Object Relational Mappers Series - Concurrency and the Non-Updating Update

This is the next post on my series on ORMs.  

Most ORMs use optimistic concurrency.  When the ORM saves an entity back to the data source its persistence manager will set every column value, whether or not it thinks the value has changed.  The proponents will tell you that this approach is vital to the consistency of the entire entity.  The ORM cannot know if some other user changed another column value in the interim and will of course not attempt to merge changes from different users.  The only safe approach is to write every column back to the row.  This is where the strict adherence to optimistic concurrency may not be efficient in the ORM, but is rarely user-configurable.  When it is user-configurable, can it be changed for only some queries or is it system-wide?  

This concurrency issue I like to call the "non-updating UPDATE".  When you look at SQL Profiler you will see all columns are being set to new values, even if you know only one given data value was changed.  This essentially means that each bit is rewritten, even though it was not changed.  This causes unnecessary transaction logging and dirty page flushes in your RDBMS.  

Not every ORM has this problem.  Some have implemented a "dirty" flag that can be interrogated.  If the user changes a data element the dirty flag is set, meaning that the data must be persisted to the RDBMS.  This is generally a good implementation, when you can find it.  
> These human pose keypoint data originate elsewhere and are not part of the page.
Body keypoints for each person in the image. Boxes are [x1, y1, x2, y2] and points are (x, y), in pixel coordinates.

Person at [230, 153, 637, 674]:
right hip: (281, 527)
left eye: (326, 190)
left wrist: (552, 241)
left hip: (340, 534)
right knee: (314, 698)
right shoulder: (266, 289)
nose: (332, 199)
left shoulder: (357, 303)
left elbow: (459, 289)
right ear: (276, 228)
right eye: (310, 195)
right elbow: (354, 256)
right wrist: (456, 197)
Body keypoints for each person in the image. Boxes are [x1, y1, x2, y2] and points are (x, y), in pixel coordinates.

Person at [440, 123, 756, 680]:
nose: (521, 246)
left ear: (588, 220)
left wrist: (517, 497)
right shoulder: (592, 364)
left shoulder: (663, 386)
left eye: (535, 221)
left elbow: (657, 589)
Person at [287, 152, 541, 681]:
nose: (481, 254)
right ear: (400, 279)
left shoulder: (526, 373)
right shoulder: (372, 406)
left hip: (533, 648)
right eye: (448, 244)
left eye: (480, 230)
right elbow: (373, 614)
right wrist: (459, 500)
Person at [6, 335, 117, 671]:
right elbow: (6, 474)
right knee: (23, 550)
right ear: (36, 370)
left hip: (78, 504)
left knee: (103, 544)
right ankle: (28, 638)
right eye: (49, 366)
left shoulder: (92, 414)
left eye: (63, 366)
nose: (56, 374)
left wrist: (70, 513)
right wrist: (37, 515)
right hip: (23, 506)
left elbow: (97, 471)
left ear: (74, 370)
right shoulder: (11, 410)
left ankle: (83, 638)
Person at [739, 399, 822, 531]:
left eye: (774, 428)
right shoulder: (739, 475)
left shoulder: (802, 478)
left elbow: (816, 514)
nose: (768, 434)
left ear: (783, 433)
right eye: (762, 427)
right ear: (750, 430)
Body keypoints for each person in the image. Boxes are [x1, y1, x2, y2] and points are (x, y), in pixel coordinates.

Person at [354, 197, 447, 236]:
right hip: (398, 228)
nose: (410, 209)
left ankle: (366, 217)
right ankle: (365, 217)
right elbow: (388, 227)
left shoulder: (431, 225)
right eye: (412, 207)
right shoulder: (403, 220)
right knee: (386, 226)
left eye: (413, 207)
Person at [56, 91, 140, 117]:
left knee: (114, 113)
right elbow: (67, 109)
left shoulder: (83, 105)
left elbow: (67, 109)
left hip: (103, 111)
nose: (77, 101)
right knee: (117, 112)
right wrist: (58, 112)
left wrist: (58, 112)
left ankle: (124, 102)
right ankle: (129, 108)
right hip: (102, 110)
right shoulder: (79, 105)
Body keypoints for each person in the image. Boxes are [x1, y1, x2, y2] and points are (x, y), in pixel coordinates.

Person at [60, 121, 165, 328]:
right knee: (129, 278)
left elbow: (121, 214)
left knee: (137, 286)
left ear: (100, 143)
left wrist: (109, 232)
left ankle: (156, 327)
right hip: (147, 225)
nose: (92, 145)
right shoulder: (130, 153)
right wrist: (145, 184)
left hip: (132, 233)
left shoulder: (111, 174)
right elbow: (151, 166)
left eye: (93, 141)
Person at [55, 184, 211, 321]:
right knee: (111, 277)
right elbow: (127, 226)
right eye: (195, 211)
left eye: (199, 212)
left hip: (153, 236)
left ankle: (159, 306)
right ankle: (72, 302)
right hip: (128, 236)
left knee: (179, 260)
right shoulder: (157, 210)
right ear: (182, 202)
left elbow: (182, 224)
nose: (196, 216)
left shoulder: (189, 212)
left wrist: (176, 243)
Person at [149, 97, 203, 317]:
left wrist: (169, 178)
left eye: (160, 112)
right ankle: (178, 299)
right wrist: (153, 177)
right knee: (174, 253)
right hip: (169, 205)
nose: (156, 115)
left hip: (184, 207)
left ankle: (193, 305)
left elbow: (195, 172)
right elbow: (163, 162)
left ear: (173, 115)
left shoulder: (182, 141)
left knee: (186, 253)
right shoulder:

Most ORM vendors will tell you somewhere in fine print that concurrency control can be changed in their tool but they generally won't give you much detail.  Why?  Because it really depends on the RDBMS you are using.  Oracle's default concurrency is different than SQL Server.  The ORM tool will tell you to go study the RDBMS and set up concurrency at the db or connection level and manage it there.  Seems again like the ORM hasn't given me any real advantage here.  I still need to know the RDBMS (I thought one of the selling points of an ORM was less database knowledge), I still need to know my data, and I still need a good knowledge of SQL.